2. All Brady portraits were used with reflected natural light.
Mirrors were often used capture the light from the studio skylights and to create light sources of higher intensity. The light was then controlled further using curtains and screens. This meant that all photography sessions had to be cancelled on dark or extremely overcast days!
3. A Mathew Brady studio would produce around 5 to 6 images a day.
This doesn’t sound so bad, considering old time daguerreotype portraits took for-freaking-ever to take. But just think about it. Brady employed dozens of men on any given day. His studio spanned the upper floor of a building, covering an entire city block. And only given PERFECT conditions and cooperative subjects, Mathew Brady’s studio would produce – maybe – around 5 to 6 images a day. That’s just.. wow.
4. The subject being photographed was immobilized by being strapped in to a long iron bar and neck clamp for the duration of the exposure.
This was a precaution made necessary because of the long exposure time and the propensity of subject to sag, move or wiggle. A half-collar iron clamp clutched the back of the neck, and a metal bar steadied the small of the back. The sturdy metal base is sometimes visible in full length Brady portraits.
5. Brady seldom, if ever, took any of his photographs.
He simply directed the shots and then used “operators” to prepare the plates and work the cameras. Other assistants handled the developing and mounting of the images. Stagehands would move the props and manage lighting mirrors and curtains. For every most Brady images taken, his biggest contribution was just being in the room.
6. Many of the photos that are attributed to Brady today weren’t even taken by his studio or operators.
Many images that carry the “Photographed by Brady” stamp, were actually purchased from neighboring and rival studios for display in the famous Brady Galleries, or published in his Gallery of Illustrious Americans, and have since carried his name as the original photographer.
7. Brady truly is the Father of Photojournalism.
What started as a brisk increase in business, selling portraits to transient Civil War soldiers off to war, ended in his idea to leave the studio and document the war itself, on location. President Abraham Lincoln granted him permission to photograph war scenes in 1861 with the provision that he finance the project himself.
8. Many of the photojournalistic Civil War images attributed to Brady were taken by various photographers on his payroll, when Brady wasn’t even present or on location.
Brady generally stayed in Washington, D.C., organizing his assistants and rarely visited battlefields personally. This often infuriated his hired help, and as a result, he was constantly hiring new camera operators to brave the dangerous battlefields and war scenes.
9. Brady often liked to hide in his own pictures.

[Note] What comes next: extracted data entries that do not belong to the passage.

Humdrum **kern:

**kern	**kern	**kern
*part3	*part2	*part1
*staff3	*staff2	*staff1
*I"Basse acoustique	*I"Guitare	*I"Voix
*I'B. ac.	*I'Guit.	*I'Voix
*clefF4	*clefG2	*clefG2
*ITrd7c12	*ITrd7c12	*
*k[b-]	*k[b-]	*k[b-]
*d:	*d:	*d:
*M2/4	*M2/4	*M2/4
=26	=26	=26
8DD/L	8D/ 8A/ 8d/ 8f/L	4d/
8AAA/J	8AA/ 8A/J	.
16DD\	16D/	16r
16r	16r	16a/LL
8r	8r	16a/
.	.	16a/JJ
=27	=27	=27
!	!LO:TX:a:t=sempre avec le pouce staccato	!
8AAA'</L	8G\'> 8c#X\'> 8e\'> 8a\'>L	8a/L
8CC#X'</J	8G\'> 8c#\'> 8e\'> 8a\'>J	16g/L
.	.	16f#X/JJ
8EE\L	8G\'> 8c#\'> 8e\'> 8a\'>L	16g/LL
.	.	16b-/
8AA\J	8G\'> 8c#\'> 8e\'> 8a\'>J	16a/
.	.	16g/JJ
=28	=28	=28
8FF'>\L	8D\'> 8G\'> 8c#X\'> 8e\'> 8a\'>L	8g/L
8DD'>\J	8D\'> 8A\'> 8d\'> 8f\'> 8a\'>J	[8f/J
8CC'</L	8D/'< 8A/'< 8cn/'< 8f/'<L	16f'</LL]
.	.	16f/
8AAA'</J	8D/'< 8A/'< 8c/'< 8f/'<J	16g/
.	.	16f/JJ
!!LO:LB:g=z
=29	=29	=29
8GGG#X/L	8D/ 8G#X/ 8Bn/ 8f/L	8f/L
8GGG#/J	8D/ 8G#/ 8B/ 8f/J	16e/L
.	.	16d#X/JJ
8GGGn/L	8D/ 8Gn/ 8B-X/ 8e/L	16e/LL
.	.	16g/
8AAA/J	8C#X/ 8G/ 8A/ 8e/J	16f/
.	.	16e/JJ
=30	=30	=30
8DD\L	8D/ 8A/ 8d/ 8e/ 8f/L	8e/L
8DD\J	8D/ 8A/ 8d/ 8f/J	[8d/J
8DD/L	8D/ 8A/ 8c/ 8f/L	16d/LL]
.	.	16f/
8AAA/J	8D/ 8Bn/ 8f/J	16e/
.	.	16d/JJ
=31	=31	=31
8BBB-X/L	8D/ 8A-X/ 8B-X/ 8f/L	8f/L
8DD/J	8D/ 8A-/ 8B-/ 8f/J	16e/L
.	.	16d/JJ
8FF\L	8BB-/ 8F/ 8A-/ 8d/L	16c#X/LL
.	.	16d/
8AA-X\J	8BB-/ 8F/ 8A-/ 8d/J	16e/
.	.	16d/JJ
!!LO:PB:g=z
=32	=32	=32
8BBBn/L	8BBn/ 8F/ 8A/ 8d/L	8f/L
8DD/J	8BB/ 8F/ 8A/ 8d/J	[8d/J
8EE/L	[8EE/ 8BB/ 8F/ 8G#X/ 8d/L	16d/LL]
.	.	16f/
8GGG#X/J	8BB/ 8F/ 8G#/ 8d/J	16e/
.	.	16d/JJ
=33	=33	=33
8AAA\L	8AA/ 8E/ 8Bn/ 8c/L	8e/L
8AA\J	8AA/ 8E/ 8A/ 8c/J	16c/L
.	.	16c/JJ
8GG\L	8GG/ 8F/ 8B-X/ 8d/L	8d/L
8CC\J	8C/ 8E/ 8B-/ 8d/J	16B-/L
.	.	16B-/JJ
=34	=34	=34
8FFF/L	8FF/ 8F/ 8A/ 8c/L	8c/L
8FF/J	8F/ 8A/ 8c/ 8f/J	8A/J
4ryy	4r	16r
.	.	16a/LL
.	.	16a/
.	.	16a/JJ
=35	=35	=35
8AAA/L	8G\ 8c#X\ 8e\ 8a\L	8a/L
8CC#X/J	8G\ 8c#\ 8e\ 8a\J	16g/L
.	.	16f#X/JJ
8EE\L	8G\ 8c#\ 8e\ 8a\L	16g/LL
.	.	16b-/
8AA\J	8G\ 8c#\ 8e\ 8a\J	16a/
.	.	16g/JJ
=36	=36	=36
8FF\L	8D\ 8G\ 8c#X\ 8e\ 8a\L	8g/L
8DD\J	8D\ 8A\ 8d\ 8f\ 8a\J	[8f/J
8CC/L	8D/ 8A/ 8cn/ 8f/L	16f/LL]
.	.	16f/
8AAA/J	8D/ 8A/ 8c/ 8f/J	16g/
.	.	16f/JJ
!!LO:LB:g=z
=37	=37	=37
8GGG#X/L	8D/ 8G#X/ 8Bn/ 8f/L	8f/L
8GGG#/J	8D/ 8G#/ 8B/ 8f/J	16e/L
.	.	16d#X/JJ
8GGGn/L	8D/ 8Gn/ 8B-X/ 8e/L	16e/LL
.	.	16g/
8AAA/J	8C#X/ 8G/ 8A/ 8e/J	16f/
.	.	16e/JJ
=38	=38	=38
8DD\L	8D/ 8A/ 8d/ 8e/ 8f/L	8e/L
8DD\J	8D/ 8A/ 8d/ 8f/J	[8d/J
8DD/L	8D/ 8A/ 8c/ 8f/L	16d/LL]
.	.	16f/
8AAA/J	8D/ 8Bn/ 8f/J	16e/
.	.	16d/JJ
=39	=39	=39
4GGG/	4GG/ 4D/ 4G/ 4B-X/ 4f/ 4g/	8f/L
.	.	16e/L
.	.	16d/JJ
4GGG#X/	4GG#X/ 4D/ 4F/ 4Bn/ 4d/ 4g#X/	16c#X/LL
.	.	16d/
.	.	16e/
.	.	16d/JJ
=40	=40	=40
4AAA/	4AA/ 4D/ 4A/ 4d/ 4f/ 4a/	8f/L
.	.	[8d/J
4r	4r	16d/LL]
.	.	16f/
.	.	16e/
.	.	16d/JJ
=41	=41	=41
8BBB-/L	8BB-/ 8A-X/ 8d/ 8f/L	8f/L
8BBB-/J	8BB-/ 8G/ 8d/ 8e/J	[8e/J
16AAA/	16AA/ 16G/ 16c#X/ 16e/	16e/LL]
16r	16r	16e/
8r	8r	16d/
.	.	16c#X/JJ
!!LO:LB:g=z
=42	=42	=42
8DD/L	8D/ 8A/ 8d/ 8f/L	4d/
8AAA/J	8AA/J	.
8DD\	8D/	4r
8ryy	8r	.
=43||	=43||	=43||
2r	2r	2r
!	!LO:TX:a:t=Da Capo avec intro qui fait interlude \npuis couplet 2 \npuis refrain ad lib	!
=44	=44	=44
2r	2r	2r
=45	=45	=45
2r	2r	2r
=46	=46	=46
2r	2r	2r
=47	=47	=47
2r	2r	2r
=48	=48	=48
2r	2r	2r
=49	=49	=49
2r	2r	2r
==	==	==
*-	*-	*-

Possibly the earliest example of a cameo appearance in an art form, when Brady was on location he enjoyed hiding in random Civil War scenes, almost always with his back toward the lens. In the image above, you can see Brady on the right, leaning against the tree.

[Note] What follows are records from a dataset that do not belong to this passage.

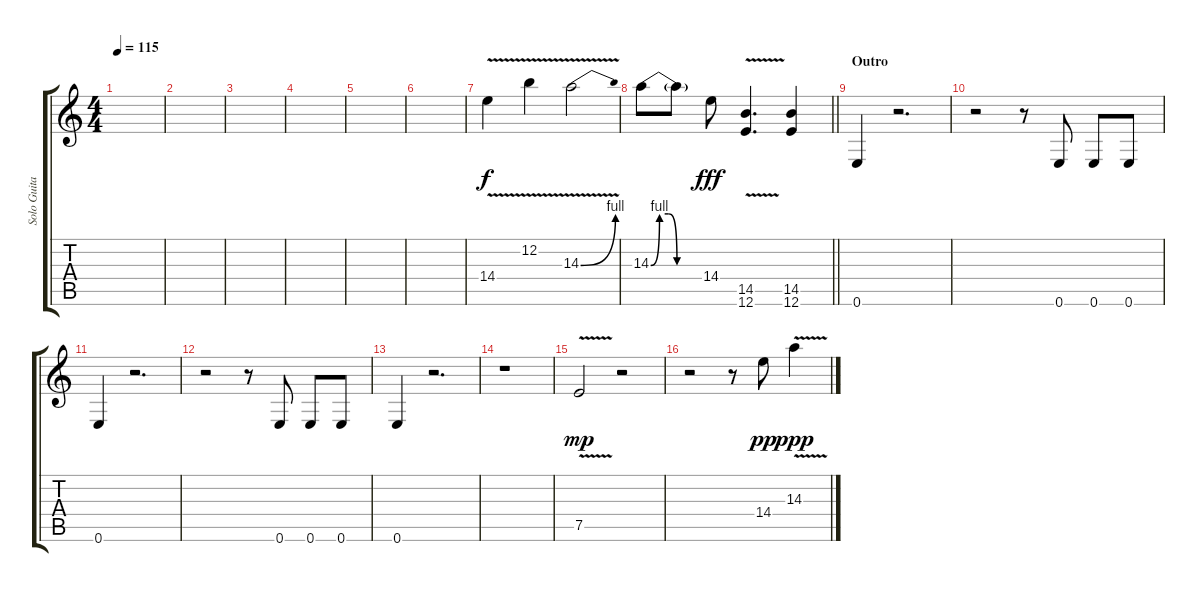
\track ("Solo Guitar" "Solo Guita") {instrument overdrivenguitar}
\staff {score tabs}
\tuning (E4 B3 G3 D3 A2 E2) {hide}
\ts (4 4)
\tempo 115
\clef g2
\ks c
|
|
|
|
|
|
14.4{v}.4 12.2{v}.4 14.3{be (bend 0 0 60 4) v}.2 |
\barLineRight lightlight
14.3{be (custom 0 0 10 4 20 4 30 0 60 0)}.8 14.3{t}.8{dy f} 14.4.8{dy fff} (14.5{v} 12.6{v}).4{d} (14.5 12.6).4 |
\section ("" "Outro")
0.6.4 r.2{d} |
r.2 r.8 0.6.8 0.6.8 0.6.8 |
0.6.4 r.2{d} |
r.2 r.8 0.6.8 0.6.8 0.6.8 |
0.6.4 r.2{d} |
r.1 |
7.5{v}.2{dy mp} r.2 |
r.2 r.8 14.4.8{dy pp} 14.3{v}.4{dy ppp}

10. During the war, Brady spent over $100,000 to create over 10,000 plates. His greatest historical contribution was his financial downfall and he died bankrupt.
Brady expected the U.S. government to buy the photographs when the war ended, but when the government refused to do so he was forced to sell his New York City studio and go into bankruptcy. Congress eventually granted Brady $25,000 years later in 1875, but he remained deeply in debt. Depressed by his financial situation, ruined by a loss of eyesight and devastated by the death of his wife in 1887, he died penniless in the charity ward of Presbyterian Hospital in New York City on January 15, 1896 from complications following a streetcar accident.